The endocrinologist prescribed a series of tests. He thought it was peculiar all four joints were inflamed at the same time. Something besides arthritis must be the cause.

He told Boespflug to stop taking his medications, one at a time. He started with the statin.

"That was on a Tuesday. After four days of not taking it, I mentioned to Jean I still had pain, but it was better," he said.

Having concluded the tests at the clinic, Boespflug was diagnosed with diffuse myalgia and muscle weakness syndrome.

"That's what I put into my journal," he said.

He stopped taking the statin and was to return for a check-up in three months.

The pain gradually subsided over the next few weeks, but Boespflug required eight weeks of physical therapy to get back his mobility.

"Truth of the matter, I'll probably never regain the strength I once had, but I'm 66 years old," he said.

"I hold no ill feelings against my doctors. I'm very thankful. It was something not run-of-mill," he said.

"My pain is gone. I have aches and pains, but it pales in comparison," he said.

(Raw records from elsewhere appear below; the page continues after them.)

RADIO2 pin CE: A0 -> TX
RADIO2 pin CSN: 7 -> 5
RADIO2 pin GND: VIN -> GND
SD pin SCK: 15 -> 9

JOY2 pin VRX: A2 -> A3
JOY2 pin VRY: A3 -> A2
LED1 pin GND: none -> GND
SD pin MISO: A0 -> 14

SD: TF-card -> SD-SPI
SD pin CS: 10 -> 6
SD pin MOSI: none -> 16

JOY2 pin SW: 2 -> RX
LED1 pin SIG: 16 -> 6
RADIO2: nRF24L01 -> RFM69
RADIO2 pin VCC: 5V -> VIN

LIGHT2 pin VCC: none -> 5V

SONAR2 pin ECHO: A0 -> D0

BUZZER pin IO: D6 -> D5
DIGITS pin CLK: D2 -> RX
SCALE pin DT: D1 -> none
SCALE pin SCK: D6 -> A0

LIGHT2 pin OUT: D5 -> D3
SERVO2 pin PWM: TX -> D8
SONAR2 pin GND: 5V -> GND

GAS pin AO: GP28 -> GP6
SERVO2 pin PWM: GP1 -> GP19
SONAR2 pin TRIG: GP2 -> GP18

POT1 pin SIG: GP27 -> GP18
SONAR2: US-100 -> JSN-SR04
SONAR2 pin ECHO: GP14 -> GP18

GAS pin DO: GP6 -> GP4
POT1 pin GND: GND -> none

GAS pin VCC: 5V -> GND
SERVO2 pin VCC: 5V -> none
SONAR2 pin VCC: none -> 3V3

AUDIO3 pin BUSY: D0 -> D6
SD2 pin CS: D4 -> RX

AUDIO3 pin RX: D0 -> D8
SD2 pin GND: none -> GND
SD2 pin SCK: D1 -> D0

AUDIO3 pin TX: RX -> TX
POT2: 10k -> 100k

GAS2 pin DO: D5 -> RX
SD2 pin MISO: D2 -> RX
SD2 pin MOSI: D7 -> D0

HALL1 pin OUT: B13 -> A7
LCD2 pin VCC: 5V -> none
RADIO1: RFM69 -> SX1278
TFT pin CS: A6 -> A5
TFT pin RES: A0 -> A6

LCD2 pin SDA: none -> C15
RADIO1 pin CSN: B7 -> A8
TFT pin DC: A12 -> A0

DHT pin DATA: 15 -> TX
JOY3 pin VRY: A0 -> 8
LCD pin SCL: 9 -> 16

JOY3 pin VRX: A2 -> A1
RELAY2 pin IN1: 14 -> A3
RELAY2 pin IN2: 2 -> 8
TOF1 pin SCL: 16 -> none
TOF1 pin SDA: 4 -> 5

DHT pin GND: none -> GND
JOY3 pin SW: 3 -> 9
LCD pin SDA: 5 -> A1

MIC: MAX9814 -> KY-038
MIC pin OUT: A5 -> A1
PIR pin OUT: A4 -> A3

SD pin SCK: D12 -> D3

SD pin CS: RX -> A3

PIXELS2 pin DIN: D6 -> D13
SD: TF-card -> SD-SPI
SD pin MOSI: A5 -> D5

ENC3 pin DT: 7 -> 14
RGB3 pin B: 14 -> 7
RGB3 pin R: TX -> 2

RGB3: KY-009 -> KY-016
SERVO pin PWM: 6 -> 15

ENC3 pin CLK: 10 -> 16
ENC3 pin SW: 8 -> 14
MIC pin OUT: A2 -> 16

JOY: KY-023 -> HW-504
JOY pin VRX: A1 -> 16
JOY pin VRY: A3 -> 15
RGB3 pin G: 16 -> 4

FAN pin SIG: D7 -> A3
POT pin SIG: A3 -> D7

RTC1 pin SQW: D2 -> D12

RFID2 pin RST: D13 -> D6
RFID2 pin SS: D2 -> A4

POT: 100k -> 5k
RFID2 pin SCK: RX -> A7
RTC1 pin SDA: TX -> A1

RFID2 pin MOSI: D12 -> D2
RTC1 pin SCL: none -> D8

The Boespflugs agree the experience made them more thankful for their health and gave them a second chance at leading a happy life. Jean continues running and takes aerobics classes. They eat a heart-healthy diet.

"We felt strongly about investing in good eating and good exercise to promote good health," he said.

Throughout the ordeal, family and friends offered their support.

"A lot of friends became like family and we appreciate them," said Jean.

"I think it's important to appreciate the moment," said Boespflug. "Yesterday is history and tomorrow is unknown. All you really have is today."

The Boespflugs are spending Thanksgiving with their son Scot in Minneapolis. Their daughter, Holly, and family lives in Atlanta.

Boespflug has now resumed hunting and fishing.

"I think hunting is more precious now than it's ever been," he said. "When you realize what you can lose and focus on that perspective, it makes it so much better."

He continues exercising and pursues his hobby of wood turning. His house is filled with unique works of wooden art.

In looking back at his medical experiences, Boespflug offered a word of advice: Seek help until you find the source of the pain.

"The bottom line and my message to other people who may be sore, is to become a self-advocate," he said. "You have to self-advocate with what you're dealing with. You need to look at your hand to see how best to play it for yourself."

"The other point is I'm willing tell my story because somebody else may gain from it," he said.

"I am convinced a higher power was intervening on my behalf through all of it. You realize what you have and someone gave it to you. Life is tenuous, but the good Lord does provide. In this case a higher power intervened. That's my belief," he said.